▶ _Texte fourni_


[3] Ancône est une capitale des Marches et chef-lieu de la province d’Ancône en Italie. Ancienne ville fortifiée d’Italie centrale au riche passé gréco-romain et religieux médiéval, Ancône est une ville d’art et une station balnéaire et possède un port très actif sur la mer Adriatique.

[4] L’archidiocèse de Bologne est un archidiocèse catholique situé dans le Nord d’Italie. Le diocèse de Bologne a été fondé au 3ème siècle et promu archidiocèse le 10 décembre 1582. Un évêque et trois archevêques de Bologne ont été élus papes (Jules II, Grégoire XV, Benoît XIV et Benoît XV).

(Images de poses humaines avec coordonnées)
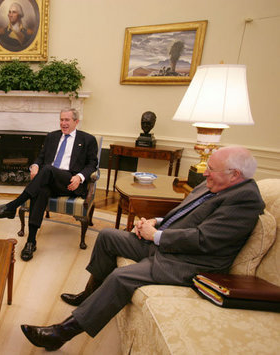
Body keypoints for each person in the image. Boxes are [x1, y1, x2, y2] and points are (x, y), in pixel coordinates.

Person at [20, 146, 265, 351]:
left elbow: (205, 240)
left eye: (211, 169)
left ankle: (61, 333)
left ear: (235, 174)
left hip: (191, 262)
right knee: (106, 236)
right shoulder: (214, 184)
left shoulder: (245, 200)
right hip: (167, 243)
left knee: (121, 276)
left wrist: (157, 236)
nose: (206, 173)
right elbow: (185, 214)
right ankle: (90, 295)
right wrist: (155, 222)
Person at [0, 108, 98, 261]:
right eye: (61, 120)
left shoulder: (87, 139)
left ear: (76, 121)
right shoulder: (52, 136)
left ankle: (12, 206)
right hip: (49, 180)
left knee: (48, 170)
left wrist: (79, 177)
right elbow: (41, 157)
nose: (63, 123)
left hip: (70, 182)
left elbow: (92, 164)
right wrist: (35, 165)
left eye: (67, 120)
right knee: (41, 190)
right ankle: (31, 242)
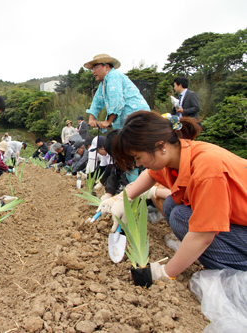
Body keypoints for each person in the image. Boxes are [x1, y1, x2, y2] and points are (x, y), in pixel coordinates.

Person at [110, 111, 247, 283]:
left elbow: (203, 235)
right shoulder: (177, 156)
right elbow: (151, 175)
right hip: (239, 225)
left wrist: (166, 273)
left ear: (161, 146)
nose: (138, 164)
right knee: (171, 206)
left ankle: (238, 270)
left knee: (182, 217)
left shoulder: (208, 168)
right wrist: (121, 199)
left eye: (138, 157)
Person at [84, 54, 150, 130]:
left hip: (137, 118)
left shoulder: (113, 75)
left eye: (96, 67)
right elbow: (97, 101)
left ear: (106, 66)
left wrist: (108, 121)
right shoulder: (103, 83)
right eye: (92, 69)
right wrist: (92, 118)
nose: (93, 72)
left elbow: (116, 101)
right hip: (126, 124)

▶ _Tâche 1_
Résumez le texte fourni en deux phrases.
▶ _Tâche 2_
Recopiez, s'il vous plaît, le passage du texte fourni situé entre « [3] Ancône est » et « et Benoît XV). », bornes incluses.

▶ _Réponse 1_
Ancône, capitale des Marches et chef-lieu de la province d'Ancône, est une ancienne ville fortifiée d'Italie centrale, à la fois ville d'art et station balnéaire, dotée d'un port très actif sur l'Adriatique. L'archidiocèse catholique de Bologne, dans le Nord de l'Italie, a été fondé comme diocèse au 3e siècle puis promu archidiocèse le 10 décembre 1582, et un évêque et trois archevêques de Bologne ont été élus papes.

▶ _Réponse 2_
[3] Ancône est une capitale des Marches et chef-lieu de la province d’Ancône en Italie. Ancienne ville fortifiée d’Italie centrale au riche passé gréco-romain et religieux médiéval, Ancône est une ville d’art et une station balnéaire et possède un port très actif sur la mer Adriatique.

[4] L’archidiocèse de Bologne est un archidiocèse catholique situé dans le Nord d’Italie. Le diocèse de Bologne a été fondé au 3ème siècle et promu archidiocèse le 10 décembre 1582. Un évêque et trois archevêques de Bologne ont été élus papes (Jules II, Grégoire XV, Benoît XIV et Benoît XV).